Pociąg z Lublina do Bydgoszczy utknął pod Puławami. Po blisko trzygodzinnym postoju pasażerowie pojechali dalej. Powodem opóźnienia była przepalona sieć trakcyjna.
Z Lublina pociąg do Bydgoszczy przez Warszawę wyjechał dziś o godz. 7.54.
– Po około 45 minutach jazdy zatrzymaliśmy się przez samymi Puławami – relacjonuje pani Agnieszka, pasażerka pociągu, która zgłosiła nam problem.

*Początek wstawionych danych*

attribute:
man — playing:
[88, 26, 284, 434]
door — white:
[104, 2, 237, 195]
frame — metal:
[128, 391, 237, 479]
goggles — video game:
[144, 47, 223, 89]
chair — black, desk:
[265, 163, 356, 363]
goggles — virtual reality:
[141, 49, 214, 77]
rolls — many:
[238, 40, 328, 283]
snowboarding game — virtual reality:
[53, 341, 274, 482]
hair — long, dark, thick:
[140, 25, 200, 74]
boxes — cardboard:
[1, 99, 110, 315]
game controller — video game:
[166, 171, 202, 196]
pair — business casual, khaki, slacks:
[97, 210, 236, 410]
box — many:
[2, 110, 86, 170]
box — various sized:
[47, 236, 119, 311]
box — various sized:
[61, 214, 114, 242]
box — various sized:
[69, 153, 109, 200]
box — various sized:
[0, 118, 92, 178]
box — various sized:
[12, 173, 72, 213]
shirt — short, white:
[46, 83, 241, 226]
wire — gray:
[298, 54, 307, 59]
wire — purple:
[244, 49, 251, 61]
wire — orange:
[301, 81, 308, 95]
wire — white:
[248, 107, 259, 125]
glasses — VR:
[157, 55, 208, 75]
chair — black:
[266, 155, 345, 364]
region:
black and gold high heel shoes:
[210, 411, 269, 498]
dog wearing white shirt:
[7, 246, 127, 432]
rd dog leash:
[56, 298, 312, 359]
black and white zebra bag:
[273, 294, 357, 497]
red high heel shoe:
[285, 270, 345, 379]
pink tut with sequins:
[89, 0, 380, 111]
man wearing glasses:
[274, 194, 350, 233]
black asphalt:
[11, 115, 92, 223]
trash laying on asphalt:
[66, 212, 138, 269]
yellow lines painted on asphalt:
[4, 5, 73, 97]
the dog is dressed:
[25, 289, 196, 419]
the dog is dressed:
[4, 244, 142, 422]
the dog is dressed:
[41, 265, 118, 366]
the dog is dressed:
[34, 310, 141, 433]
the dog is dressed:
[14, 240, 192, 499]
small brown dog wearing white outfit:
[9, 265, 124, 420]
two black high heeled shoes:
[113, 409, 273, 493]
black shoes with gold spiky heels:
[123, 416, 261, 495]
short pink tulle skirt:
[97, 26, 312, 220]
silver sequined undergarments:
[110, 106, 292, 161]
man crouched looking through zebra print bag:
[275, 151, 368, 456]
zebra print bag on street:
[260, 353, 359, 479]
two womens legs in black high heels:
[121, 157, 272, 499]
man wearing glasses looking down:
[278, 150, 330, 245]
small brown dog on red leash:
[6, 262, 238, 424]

Jeszcze o godz. 11 pociąg stał. – Jest zimno. Ludzie, żeby się nieco rozgrzać chodzą tam i z powrotem. Część pasażerów zamówiła taksówki, bo spieszyli się na lotnisko na Okęciu. Dostaliśmy ciepłe napoje i na tym koniec. Mieli podstawić lokomotywę spalinową, która miała nas przepchnąć dalej. Czekamy, a w pociągu robi się już mroźno.
Około godz. 11.30 pociąg w końcu ruszył. – Mamy już 3 godzinne opóźnienie – przyznaje pani Agnieszka. – W Toruniu miałam być o godz. 13 a będę dopiero o 16.
Jak dowiedzieliśmy się w informacji PKP Intercity powodem nieplanowanego postoju była przepalona sieć trakcyjna. – W pociągu nie było prądu. Jest podstawiona nowa lokomotywa – usłyszeliśmy w informacji.